→ **ASSIGNMENT**: Write out again the entries from the first line to the line that includes "left wrist: (45, 227)", keeping both of those lines.

→ **Joint position lists**:
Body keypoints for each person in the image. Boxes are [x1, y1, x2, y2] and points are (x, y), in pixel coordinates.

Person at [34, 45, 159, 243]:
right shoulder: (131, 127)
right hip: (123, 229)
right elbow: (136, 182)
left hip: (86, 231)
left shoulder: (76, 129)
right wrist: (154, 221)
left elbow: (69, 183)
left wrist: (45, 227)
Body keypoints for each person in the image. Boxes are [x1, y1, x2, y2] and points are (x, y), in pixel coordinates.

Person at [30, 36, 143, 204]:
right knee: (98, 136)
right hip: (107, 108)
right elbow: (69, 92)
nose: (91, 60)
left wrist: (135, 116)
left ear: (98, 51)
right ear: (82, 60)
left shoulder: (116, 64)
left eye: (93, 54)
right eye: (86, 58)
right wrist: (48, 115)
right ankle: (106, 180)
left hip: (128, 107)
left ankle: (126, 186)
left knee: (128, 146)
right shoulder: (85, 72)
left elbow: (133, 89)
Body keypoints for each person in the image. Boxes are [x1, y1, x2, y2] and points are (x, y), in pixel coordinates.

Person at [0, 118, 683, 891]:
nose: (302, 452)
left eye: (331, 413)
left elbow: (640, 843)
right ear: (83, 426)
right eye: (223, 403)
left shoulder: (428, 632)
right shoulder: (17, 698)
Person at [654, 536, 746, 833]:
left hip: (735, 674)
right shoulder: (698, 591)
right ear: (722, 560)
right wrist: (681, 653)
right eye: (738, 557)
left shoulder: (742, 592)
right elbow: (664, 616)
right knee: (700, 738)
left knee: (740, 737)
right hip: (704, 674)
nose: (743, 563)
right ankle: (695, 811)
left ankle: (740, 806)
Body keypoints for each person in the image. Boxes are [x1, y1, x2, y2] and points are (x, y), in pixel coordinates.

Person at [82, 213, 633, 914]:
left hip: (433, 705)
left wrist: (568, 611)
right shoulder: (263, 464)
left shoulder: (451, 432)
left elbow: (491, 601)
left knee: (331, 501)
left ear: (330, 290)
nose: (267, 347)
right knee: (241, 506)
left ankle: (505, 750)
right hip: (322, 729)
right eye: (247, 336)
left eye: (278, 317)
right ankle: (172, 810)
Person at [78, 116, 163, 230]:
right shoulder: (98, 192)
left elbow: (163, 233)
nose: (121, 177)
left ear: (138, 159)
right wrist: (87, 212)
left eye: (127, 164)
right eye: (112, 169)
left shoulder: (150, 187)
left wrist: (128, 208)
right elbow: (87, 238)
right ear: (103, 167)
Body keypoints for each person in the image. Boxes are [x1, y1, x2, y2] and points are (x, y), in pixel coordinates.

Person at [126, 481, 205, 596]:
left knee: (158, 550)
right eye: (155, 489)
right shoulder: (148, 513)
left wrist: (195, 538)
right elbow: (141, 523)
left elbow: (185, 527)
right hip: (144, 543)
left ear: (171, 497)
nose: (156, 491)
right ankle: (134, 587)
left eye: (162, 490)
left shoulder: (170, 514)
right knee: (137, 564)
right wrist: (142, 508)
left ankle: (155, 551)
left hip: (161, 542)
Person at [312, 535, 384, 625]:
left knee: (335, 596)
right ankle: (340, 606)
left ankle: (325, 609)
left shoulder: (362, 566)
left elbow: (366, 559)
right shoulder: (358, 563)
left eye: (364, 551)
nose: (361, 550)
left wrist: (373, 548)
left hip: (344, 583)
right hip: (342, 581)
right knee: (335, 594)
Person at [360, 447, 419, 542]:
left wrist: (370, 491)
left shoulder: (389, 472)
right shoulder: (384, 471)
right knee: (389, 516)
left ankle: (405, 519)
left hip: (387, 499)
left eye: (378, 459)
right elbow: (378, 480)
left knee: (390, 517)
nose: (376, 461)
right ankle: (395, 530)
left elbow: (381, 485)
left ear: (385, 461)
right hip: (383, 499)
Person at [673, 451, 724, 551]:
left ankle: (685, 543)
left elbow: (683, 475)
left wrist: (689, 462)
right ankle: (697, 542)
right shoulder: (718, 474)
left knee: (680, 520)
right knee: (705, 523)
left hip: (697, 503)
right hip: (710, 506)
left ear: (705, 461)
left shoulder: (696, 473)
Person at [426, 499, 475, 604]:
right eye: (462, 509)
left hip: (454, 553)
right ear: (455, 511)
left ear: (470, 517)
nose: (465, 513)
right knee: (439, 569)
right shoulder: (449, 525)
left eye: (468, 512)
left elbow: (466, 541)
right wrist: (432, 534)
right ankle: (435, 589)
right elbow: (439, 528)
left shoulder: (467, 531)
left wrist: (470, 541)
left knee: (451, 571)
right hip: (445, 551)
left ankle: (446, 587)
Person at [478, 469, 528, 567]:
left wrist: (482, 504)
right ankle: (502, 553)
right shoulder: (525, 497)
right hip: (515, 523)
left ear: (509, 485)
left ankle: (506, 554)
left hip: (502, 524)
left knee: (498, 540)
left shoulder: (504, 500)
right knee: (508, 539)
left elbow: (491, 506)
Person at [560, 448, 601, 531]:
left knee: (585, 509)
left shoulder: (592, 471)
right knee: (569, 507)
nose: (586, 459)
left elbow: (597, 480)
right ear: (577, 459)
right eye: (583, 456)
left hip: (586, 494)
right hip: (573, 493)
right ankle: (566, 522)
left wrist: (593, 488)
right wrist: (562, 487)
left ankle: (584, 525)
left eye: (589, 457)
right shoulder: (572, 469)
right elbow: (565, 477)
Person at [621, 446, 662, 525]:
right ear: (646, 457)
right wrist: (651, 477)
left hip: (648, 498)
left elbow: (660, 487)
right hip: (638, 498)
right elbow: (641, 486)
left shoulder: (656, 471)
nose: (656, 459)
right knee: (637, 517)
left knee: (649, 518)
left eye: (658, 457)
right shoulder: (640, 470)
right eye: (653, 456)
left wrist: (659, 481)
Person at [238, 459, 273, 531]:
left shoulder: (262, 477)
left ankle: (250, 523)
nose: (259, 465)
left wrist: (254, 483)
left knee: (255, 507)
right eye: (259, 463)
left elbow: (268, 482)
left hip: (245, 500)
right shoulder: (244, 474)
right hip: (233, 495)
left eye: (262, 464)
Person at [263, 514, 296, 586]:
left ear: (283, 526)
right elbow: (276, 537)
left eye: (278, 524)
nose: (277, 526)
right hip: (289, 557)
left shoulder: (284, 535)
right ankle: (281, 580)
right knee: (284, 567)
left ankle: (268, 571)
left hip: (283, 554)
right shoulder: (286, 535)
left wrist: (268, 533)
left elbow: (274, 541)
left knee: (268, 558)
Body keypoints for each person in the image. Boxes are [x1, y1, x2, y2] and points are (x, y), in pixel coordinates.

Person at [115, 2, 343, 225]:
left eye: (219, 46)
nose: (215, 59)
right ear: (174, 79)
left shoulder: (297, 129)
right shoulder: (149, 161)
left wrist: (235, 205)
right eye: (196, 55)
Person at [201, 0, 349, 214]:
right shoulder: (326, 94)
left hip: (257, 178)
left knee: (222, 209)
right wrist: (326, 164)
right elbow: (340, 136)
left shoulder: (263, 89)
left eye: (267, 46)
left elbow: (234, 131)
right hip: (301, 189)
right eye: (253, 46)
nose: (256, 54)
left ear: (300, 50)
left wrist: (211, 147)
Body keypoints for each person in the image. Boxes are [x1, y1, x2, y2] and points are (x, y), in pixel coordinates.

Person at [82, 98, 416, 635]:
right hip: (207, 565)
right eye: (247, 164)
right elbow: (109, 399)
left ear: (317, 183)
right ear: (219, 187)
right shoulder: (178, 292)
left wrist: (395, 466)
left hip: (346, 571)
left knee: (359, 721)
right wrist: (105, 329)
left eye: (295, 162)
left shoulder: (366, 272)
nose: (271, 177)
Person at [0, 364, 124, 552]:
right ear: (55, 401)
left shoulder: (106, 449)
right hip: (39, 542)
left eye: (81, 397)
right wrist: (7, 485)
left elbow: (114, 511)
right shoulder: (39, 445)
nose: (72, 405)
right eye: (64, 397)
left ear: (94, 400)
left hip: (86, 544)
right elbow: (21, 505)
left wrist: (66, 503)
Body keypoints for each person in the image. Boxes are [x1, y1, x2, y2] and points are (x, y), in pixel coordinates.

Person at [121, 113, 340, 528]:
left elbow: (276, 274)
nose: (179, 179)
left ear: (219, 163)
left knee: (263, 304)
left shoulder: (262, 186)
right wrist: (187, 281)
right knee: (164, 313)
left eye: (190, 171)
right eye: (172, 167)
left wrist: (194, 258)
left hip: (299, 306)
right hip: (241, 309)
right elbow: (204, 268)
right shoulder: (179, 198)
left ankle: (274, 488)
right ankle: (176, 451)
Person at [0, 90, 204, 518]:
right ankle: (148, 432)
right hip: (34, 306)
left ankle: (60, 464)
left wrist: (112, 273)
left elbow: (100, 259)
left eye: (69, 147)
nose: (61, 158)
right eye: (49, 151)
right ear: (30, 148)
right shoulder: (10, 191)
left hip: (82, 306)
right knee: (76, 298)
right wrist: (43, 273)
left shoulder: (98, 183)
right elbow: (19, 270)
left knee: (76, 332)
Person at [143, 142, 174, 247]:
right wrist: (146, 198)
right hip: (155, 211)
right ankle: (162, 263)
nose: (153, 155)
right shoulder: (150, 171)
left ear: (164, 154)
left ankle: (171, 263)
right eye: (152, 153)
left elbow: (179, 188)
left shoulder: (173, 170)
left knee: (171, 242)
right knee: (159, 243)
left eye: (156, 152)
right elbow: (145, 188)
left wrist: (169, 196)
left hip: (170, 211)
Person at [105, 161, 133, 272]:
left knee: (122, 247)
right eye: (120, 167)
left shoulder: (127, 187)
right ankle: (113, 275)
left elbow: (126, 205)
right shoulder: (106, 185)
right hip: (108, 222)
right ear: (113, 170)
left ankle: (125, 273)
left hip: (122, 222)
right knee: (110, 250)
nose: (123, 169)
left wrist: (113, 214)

→ **RESPONSE TO THIS TASK**:
Body keypoints for each person in the image. Boxes are [x1, y1, x2, y2] and points are (x, y), in pixel coordinates.

Person at [34, 45, 159, 243]:
right shoulder: (131, 127)
right hip: (123, 229)
right elbow: (136, 182)
left hip: (86, 231)
left shoulder: (76, 129)
right wrist: (154, 221)
left elbow: (69, 183)
left wrist: (45, 227)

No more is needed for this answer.